• **ARBEITSAUFTRÄGE**:
[a] Gib aus dem Text über das Wohnhochhaus in Berlin den Abschnitt wörtlich wieder: Setze bei den Worten mit „Rhythmisierte Aluminiumfassade“ ein und höre nach „gelagerten Pavillonbaukörper besteht.“ auf.
[b] Prüfe anhand des Textes über das Wohnhochhaus in Berlin, ob die folgenden Aussagen zutreffen. Beantworte jede mit Ja oder Nein und zitiere die entscheidenden Worte des Textes wörtlich.
(i) Der Weg in der Gropiusstadt ist nach dem Architekten Adolf Loos benannt.
(ii) Die Wohnungen im Hochhaus haben zwei bis fünf Zimmer.
(iii) Die PKW-Stellplätze befinden sich im Pavillon.
[c] Beantworte die folgenden Fragen kurz nach dem Text über das Wohnhochhaus in Berlin.
(i) Wie viele Wohnungen umfasst das Ensemble insgesamt?
(ii) Was stand früher an der Stelle des Zwanziggeschossers?
(iii) Wozu dient der verglaste Pavillon?
══ VORLIEGENDER TEXT ══
Wohnhochhaus in Berlin

Rhythmisierte Aluminiumfassade

In Berlin hatte Adolf Loos zwar sein Manifest „Ornament und Verbrechen“ verkündet, doch trotzdem ist es nicht der Architekt Adolf-, sondern der Schauspieler Theodor Loos, nach dem in der Gropiusstadt ein Weg benannt wurde. Hier, im Süden Neuköllns, haben Eike Becker Architekten für den Beamten-Wohnungs-Verein zu Berlin ein Ensemble mit insgesamt 116 Wohnungen errichtet, das aus einem zwanziggeschossigen Wohnturm, einem Stadthaus mit fünf Geschossen und einem flachen, gelagerten Pavillonbaukörper besteht.

116 Wohnungen sind auf den 20-geschossigen Turm und ein 5-geschossiges Stadthaus verteilt.
Ein Pavillon dient als Gemeinschaftsraum.
Die Neubaufassaden heben sich aus der Umgebung ab.

Urbanität durch Dichte

Das fünfgeschossige Gebäude nimmt in seinen Dimensionen Bezug auf die ursprünglichen Planungsintentionen von Gropius Anfang der 1960er-Jahre, während sich das Hochhaus zu den Großstrukturen hinzugesellt, die dann bis 1975 tatsächlich nach dem Paradigma „Urbanität durch Dichte“ entstanden sind. Obwohl der höchste Bau der Siedlung – das von Gropius einen Kilometer nördlich entworfene Wohnhochhaus Ideal ­– noch elf Geschosse mehr hat, dominiert der jetzt anstelle eines flachen Parkhauses errichtete Zwanziggeschosser von Eike Becker seine Umgebung. 

Die Wohnungen im Hochhaus sind um einen zentralen Erschließungskern herum angeordnet und variieren von zwei bis fünf Zimmern. Das fünfgeschossige Stadthaus ist ähnlich organisiert. In den Erdgeschossen sind Flächen für Gastronomie- und Einzelhandel integriert. Der verglaste Pavillon mit einem verbindenden Vordach dient als Gemeinschaftsraum mit Teeküche. Hier befinden sich auch Fahrradabstellflächen, PKW-Stellplätze dagegen in einer zweigeschossigen Tiefgarage.
═══
══ GEGEBENE DATEN ══
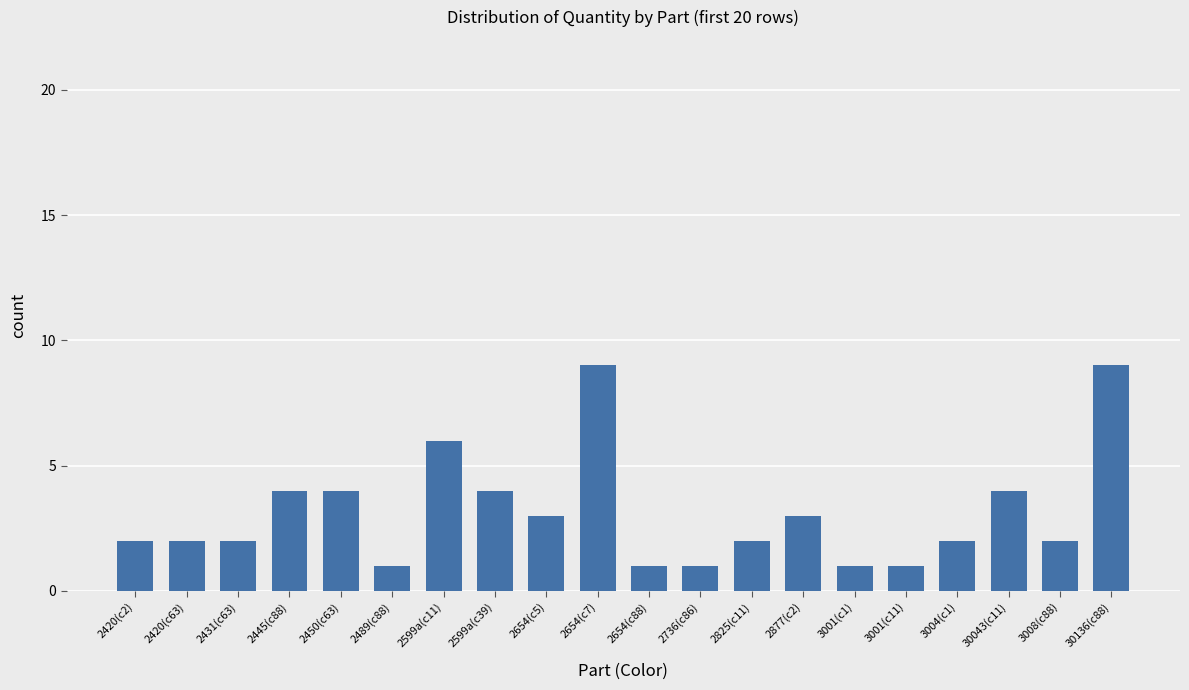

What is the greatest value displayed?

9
═══
══ GEGEBENE DATEN ══
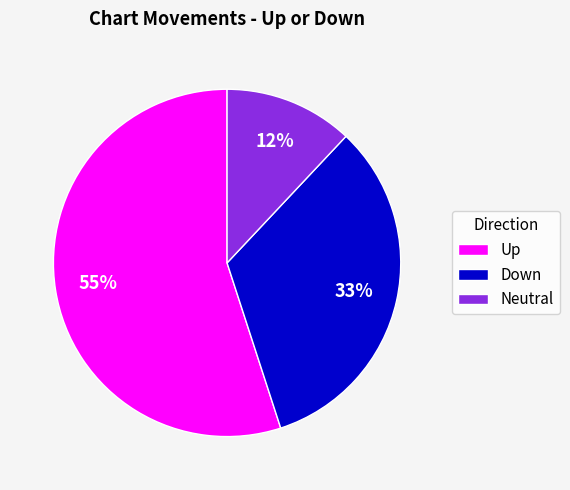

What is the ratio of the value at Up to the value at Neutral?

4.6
═══
• **LÖSUNGEN**:
[a]
Rhythmisierte Aluminiumfassade

In Berlin hatte Adolf Loos zwar sein Manifest „Ornament und Verbrechen“ verkündet, doch trotzdem ist es nicht der Architekt Adolf-, sondern der Schauspieler Theodor Loos, nach dem in der Gropiusstadt ein Weg benannt wurde. Hier, im Süden Neuköllns, haben Eike Becker Architekten für den Beamten-Wohnungs-Verein zu Berlin ein Ensemble mit insgesamt 116 Wohnungen errichtet, das aus einem zwanziggeschossigen Wohnturm, einem Stadthaus mit fünf Geschossen und einem flachen, gelagerten Pavillonbaukörper besteht.

[b]
(i) Nein: „doch trotzdem ist es nicht der Architekt Adolf-, sondern der Schauspieler Theodor Loos, nach dem in der Gropiusstadt ein Weg benannt wurde“
(ii) Ja: „variieren von zwei bis fünf Zimmern“
(iii) Nein: „PKW-Stellplätze dagegen in einer zweigeschossigen Tiefgarage“

[c]
(i) 116 Wohnungen
(ii) Ein flaches Parkhaus
(iii) Als Gemeinschaftsraum mit Teeküche